Records shown: Begin

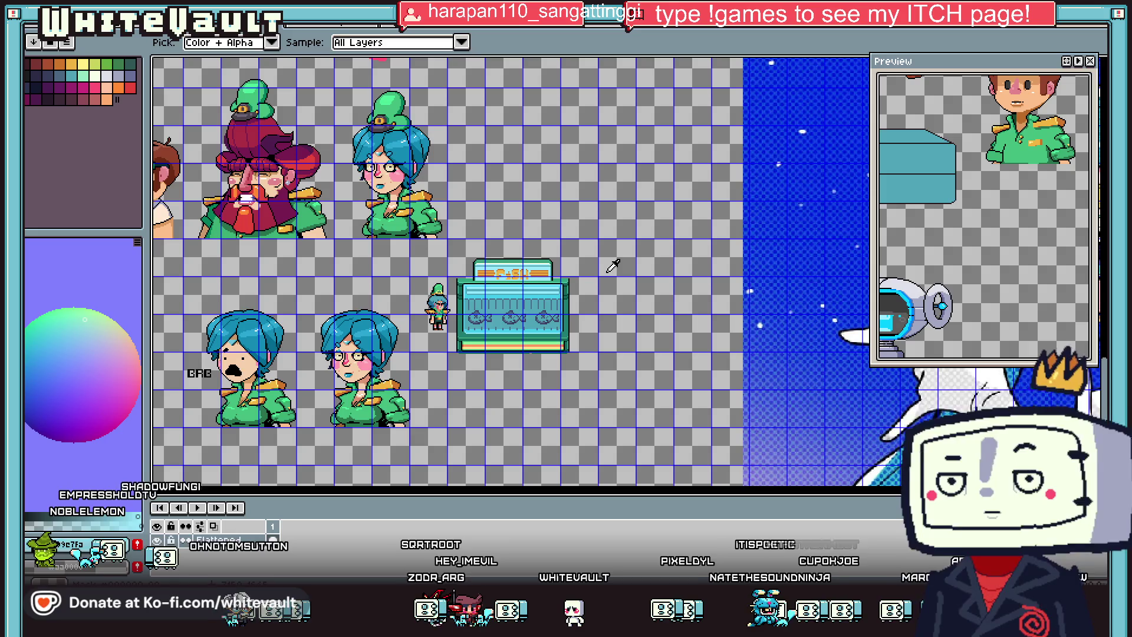
{"action": "scroll", "coordinate": [522, 274], "scroll_direction": "up", "scroll_amount": 3}
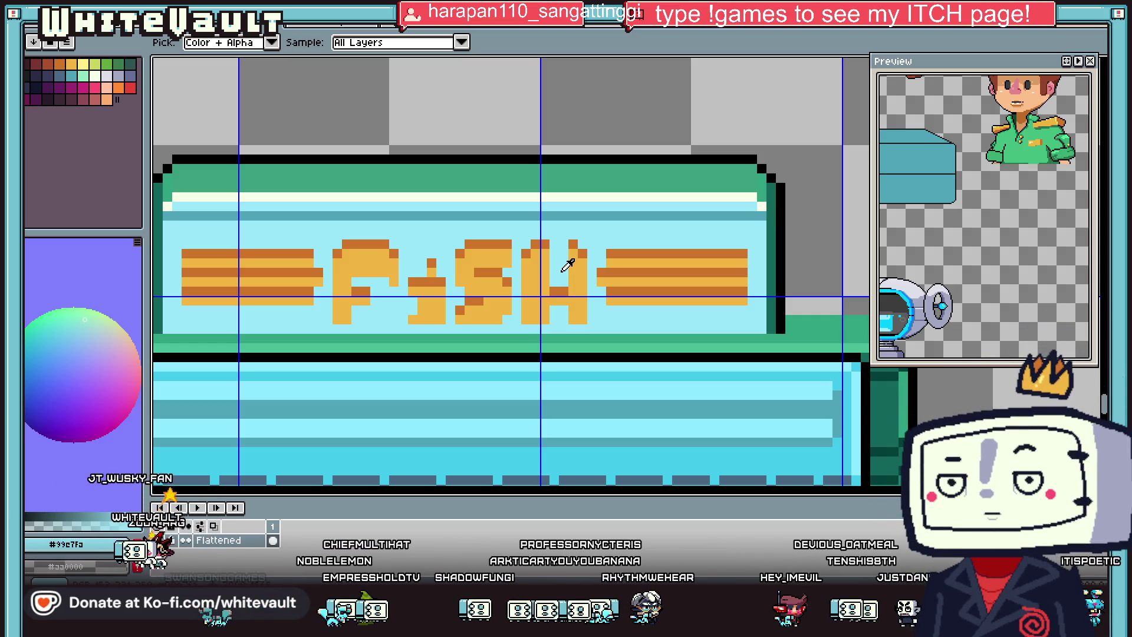
{"action": "scroll", "coordinate": [568, 264], "scroll_direction": "down", "scroll_amount": 2}
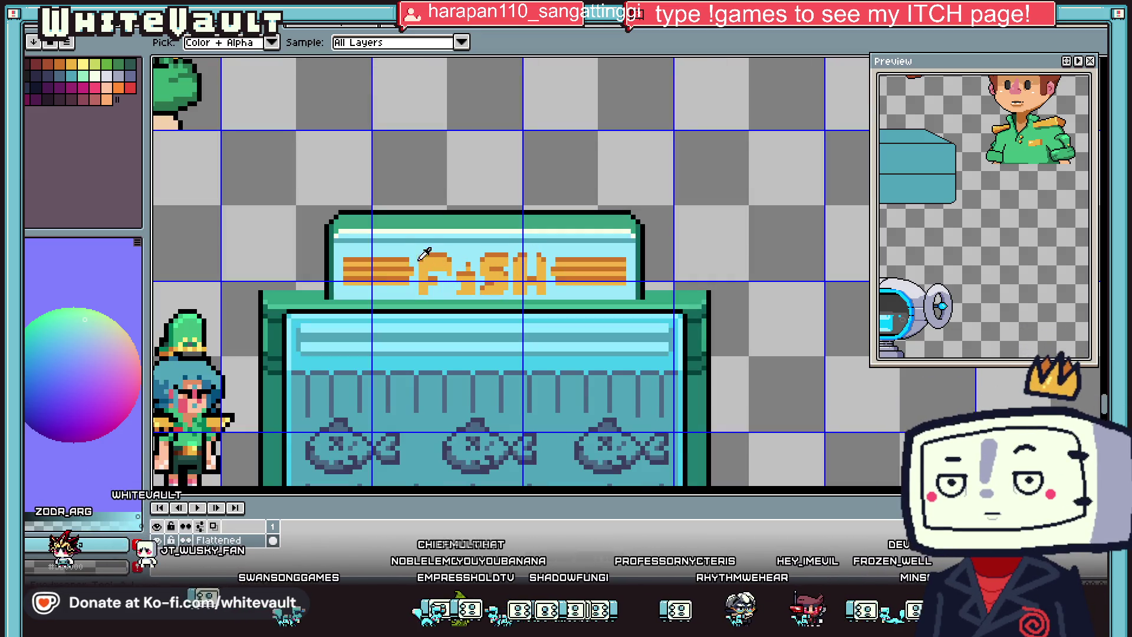
Step: Paint two teal pixels beside the F using the sign's teal
{"action": "scroll", "coordinate": [415, 223], "scroll_direction": "up", "scroll_amount": 1}
{"action": "left_click", "coordinate": [415, 223], "text": "alt"}
{"action": "scroll", "coordinate": [412, 272], "scroll_direction": "up", "scroll_amount": 4}
{"action": "left_click", "coordinate": [411, 266]}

Records shown: End

Work instruction: Could you restate every record above word for word, dropping the pictures?

Written answer:
{"action": "scroll", "coordinate": [522, 274], "scroll_direction": "up", "scroll_amount": 3}
{"action": "scroll", "coordinate": [568, 264], "scroll_direction": "down", "scroll_amount": 2}
Step: Paint two teal pixels beside the F using the sign's teal
{"action": "scroll", "coordinate": [415, 223], "scroll_direction": "up", "scroll_amount": 1}
{"action": "left_click", "coordinate": [415, 223], "text": "alt"}
{"action": "scroll", "coordinate": [412, 272], "scroll_direction": "up", "scroll_amount": 4}
{"action": "left_click", "coordinate": [411, 266]}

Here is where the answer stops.